*Detalles de tarea*
Por favor, reproduce sin ningún cambio las filas que van desde la que contiene "text SB 28, AN" hasta la que contiene "List each element's", ambas incluidas.

*** Lista de filas

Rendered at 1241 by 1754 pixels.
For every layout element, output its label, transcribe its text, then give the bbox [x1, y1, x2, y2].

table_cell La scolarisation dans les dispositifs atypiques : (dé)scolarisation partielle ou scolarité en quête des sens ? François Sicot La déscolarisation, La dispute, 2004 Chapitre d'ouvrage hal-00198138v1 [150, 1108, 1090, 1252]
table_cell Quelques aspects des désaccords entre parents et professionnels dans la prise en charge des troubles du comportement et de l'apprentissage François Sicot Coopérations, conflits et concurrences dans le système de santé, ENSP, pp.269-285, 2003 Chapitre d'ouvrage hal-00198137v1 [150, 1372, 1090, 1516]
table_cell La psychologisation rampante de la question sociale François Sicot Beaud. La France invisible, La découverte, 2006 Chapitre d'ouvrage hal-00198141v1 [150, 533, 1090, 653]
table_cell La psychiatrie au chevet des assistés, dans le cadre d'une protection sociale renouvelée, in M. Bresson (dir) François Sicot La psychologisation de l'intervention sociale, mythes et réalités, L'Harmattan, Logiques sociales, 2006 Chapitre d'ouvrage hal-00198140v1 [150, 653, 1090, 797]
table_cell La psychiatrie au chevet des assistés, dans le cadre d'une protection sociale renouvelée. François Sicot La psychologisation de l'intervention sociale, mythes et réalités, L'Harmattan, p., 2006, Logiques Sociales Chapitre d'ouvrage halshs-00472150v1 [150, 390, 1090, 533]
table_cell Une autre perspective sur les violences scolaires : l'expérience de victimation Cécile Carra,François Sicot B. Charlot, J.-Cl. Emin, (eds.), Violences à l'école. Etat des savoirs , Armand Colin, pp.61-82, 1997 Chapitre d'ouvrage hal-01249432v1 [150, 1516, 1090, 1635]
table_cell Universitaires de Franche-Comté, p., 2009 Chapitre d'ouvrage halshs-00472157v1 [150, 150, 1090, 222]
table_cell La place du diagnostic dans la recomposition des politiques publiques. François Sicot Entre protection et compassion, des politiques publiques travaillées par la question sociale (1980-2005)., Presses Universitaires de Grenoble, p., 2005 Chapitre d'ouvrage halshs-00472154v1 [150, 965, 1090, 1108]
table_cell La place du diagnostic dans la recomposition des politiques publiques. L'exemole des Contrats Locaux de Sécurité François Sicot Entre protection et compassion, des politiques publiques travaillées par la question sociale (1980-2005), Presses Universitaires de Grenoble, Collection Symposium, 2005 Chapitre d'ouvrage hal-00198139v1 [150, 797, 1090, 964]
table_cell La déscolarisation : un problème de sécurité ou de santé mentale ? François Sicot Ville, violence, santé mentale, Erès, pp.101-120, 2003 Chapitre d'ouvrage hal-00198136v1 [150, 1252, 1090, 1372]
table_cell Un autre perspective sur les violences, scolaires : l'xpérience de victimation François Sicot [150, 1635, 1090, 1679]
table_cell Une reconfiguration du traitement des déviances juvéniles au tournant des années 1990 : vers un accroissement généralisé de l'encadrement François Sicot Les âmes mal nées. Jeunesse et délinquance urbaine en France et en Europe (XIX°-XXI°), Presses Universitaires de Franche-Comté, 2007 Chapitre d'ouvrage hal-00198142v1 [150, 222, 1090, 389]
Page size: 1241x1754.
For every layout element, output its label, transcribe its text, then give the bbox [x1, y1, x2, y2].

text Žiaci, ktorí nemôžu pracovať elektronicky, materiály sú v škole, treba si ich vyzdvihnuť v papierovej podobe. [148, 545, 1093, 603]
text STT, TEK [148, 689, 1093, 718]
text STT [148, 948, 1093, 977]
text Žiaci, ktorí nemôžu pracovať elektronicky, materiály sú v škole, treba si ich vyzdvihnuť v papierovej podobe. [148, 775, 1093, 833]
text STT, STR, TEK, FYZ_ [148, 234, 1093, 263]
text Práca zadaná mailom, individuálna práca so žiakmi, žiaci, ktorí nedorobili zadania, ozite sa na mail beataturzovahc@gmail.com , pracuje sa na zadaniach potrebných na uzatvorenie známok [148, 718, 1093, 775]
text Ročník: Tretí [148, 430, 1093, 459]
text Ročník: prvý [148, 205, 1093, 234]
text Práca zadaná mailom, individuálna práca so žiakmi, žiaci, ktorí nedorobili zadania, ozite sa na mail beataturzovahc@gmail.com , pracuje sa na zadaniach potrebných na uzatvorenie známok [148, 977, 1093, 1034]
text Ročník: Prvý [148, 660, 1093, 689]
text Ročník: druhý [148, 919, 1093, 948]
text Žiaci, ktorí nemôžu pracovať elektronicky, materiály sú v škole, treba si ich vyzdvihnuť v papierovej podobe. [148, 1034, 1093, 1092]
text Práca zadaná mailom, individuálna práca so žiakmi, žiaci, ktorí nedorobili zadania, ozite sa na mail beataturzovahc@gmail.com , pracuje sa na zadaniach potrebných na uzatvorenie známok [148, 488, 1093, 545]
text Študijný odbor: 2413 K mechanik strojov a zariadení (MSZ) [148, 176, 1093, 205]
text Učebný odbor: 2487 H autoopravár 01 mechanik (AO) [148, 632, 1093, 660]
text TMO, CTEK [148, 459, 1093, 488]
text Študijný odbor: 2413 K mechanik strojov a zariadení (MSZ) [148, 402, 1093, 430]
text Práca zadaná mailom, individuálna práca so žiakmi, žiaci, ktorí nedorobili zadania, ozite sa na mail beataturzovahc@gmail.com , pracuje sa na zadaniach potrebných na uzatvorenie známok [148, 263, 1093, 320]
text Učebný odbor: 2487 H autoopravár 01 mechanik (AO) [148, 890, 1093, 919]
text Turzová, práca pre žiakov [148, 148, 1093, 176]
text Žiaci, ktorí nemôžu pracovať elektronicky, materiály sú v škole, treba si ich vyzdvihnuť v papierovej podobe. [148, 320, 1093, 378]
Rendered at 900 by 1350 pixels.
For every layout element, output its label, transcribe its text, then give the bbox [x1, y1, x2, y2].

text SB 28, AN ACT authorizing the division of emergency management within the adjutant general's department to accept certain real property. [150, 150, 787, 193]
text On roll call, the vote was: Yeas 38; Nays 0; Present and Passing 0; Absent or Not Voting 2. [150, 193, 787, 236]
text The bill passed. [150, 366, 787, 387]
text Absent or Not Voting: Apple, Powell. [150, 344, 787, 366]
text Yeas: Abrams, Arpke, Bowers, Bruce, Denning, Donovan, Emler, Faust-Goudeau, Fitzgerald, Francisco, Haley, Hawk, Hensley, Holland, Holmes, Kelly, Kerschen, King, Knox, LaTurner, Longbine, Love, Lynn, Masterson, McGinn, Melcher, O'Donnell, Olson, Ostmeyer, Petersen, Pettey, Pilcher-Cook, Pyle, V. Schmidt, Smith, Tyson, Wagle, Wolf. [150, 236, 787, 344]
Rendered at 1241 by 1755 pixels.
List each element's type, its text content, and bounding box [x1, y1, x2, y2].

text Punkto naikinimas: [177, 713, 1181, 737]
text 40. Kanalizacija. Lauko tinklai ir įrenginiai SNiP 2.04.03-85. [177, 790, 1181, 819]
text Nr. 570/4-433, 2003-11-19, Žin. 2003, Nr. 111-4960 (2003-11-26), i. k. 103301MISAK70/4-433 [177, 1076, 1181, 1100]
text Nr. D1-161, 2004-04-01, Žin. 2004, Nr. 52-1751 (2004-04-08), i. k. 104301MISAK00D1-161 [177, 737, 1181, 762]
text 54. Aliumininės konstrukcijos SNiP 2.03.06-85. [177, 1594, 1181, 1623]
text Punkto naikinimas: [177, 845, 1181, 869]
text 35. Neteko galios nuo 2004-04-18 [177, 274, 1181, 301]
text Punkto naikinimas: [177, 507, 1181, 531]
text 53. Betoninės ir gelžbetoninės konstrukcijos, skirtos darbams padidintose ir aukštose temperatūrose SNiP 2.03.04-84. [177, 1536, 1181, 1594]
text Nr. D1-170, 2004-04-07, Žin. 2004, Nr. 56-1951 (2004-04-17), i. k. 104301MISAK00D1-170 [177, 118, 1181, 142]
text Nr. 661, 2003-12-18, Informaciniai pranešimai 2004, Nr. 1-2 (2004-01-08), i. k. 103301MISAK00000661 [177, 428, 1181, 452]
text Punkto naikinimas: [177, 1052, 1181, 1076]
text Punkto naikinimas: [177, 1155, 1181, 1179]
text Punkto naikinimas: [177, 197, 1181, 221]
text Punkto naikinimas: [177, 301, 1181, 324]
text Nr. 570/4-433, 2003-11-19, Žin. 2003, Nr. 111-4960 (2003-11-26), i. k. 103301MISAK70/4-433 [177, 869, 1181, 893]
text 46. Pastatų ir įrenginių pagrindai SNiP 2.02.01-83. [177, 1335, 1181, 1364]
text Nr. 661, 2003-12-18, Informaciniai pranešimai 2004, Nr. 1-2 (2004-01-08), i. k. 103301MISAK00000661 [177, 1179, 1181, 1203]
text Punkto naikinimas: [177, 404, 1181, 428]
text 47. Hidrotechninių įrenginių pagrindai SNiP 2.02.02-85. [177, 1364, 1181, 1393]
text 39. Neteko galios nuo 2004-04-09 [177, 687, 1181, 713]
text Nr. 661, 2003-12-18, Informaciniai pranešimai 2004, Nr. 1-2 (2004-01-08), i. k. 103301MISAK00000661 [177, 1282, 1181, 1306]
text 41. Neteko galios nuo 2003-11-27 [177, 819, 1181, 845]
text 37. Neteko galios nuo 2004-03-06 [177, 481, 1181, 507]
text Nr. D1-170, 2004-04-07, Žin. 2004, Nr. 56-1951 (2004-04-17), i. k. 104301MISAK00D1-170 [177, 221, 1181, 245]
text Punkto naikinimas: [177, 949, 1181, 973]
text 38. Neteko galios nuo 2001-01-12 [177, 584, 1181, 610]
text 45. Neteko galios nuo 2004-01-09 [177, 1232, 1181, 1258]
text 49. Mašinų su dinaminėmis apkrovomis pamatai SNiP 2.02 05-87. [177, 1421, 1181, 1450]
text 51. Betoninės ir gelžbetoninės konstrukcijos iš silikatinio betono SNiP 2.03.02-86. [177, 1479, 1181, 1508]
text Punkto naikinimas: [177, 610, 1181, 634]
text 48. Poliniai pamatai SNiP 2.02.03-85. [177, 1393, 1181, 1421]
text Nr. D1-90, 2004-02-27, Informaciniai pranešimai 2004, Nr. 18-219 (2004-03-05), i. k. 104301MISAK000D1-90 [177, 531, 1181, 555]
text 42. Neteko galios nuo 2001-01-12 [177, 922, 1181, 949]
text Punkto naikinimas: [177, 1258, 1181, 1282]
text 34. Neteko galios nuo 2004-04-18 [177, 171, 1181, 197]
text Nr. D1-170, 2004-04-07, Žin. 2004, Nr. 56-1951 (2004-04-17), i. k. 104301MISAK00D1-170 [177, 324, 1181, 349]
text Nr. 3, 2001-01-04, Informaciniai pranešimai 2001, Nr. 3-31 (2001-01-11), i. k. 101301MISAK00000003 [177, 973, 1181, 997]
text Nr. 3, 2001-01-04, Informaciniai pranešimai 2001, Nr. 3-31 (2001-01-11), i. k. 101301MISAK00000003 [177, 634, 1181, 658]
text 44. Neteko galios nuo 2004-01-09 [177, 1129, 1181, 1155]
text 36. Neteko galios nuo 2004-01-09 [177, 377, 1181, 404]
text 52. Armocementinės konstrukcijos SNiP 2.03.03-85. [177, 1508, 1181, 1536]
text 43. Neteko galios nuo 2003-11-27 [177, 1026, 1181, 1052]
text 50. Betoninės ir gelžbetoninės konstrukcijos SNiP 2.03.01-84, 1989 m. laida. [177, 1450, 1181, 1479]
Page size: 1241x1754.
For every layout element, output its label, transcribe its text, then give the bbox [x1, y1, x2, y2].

******

*Respuesta a tarea*
text SB 28, AN ACT authorizing the division of emergency management within the adjutant general's department to accept certain real property. [150, 150, 787, 193]
text On roll call, the vote was: Yeas 38; Nays 0; Present and Passing 0; Absent or Not Voting 2. [150, 193, 787, 236]
text The bill passed. [150, 366, 787, 387]
text Absent or Not Voting: Apple, Powell. [150, 344, 787, 366]
text Yeas: Abrams, Arpke, Bowers, Bruce, Denning, Donovan, Emler, Faust-Goudeau, Fitzgerald, Francisco, Haley, Hawk, Hensley, Holland, Holmes, Kelly, Kerschen, King, Knox, LaTurner, Longbine, Love, Lynn, Masterson, McGinn, Melcher, O'Donnell, Olson, Ostmeyer, Petersen, Pettey, Pilcher-Cook, Pyle, V. Schmidt, Smith, Tyson, Wagle, Wolf. [150, 236, 787, 344]
Rendered at 1241 by 1755 pixels.
List each element's type, its text content, and bounding box [x1, y1, x2, y2].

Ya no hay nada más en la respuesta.